Mas os pobres interlocutores sofrem de bibliofobia e não aceitam o único tratamento disponível, que por sinal, só tem efeitos se auto-aplicado: Primeira dosagem; leitura elevada à milionésima potência, todos os dias ao menos durante uma hora para iniciantes com aumento gradual de dosagem. Segunda dosagem: após a leitura, receita-se um bom diálogo com bibliófilos iniciais e avançados. Sempre, logo a seguir desta dosagem, repetir a primeira para que a segunda, da próxima vez, seja mais intensa e produtiva.

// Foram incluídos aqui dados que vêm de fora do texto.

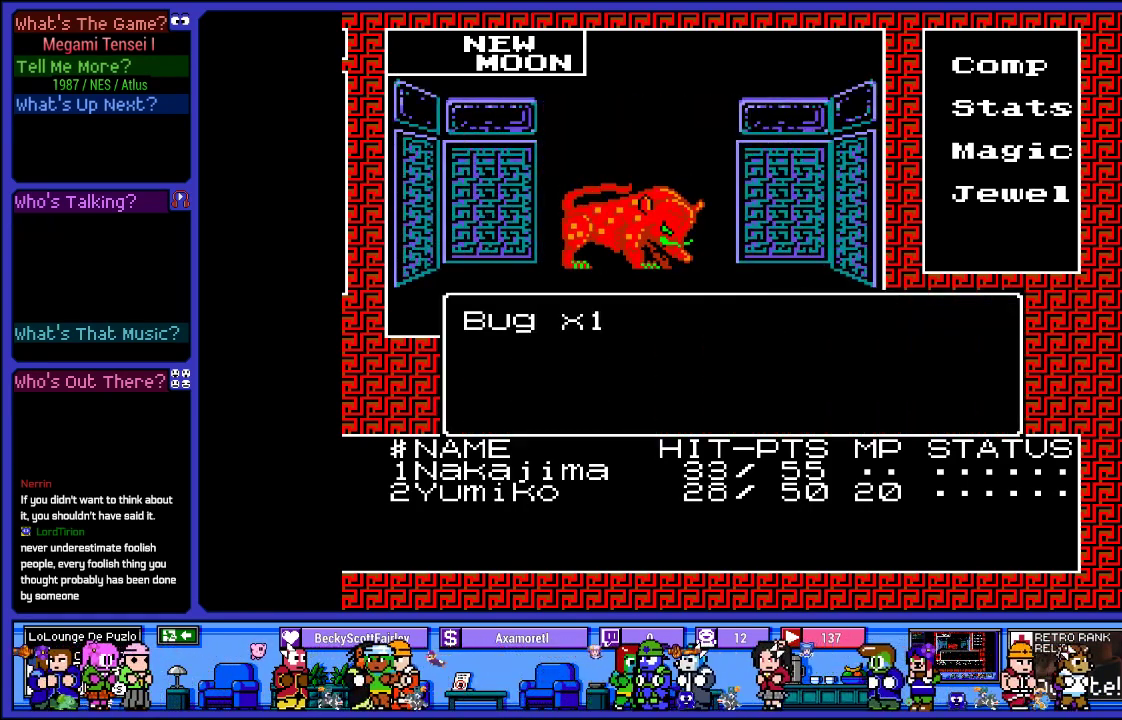
{"buttons": [], "left_stick": "center", "right_stick": "center", "events": []}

Seguir a receita acima nem sempre leva ao estado de relaxamento que você sente após o sexo. Mas certamente leva ao orgasmo que, como o sexual, exige a delicadeza, a minuciosidade e a persistência de um artesão e de um poeta. Se você não conseguiu estabelecer a analogia proposta é um bibliófobo de carteirinha ou nunca teve um orgasmo ou então está usando muita droga.
Se você recorreu ao dicionário para compreender as duas palavras do título, primeiramente: Parabéns! Já começou seu tratamento. Se mesmo recorrendo ao velho “pai dos burros”, não compreendeu bulhufas; por favor, se dirija a palavra “metáfora”. Se mesmo assim as palavras: “Viajou na maionese” persistem em sair de teus lábios; não tem problema. Este foi apenas um tesão literário que senti para brincar com algumas palavras. Ao contrário do que muitos pensam, o mundo da leitura e dos estudos pode ser bem humorado sem que, por isso, se torne uma piada. E como nunca se pode experimentar a dor ou a alegria de alguém para saber o que realmente ela sente, vá continuar seu tratamento. Com certeza encontrará algo bem mais interessante, compreenderá porque o óbvio às vezes parecia tão obscuro e terá argumentos para o diálogo.
Se você leu até aqui, mesmo que seja para dizer que tudo o que eu disse não é importante, irá precisar daquilo que eu disse para me dizer isso.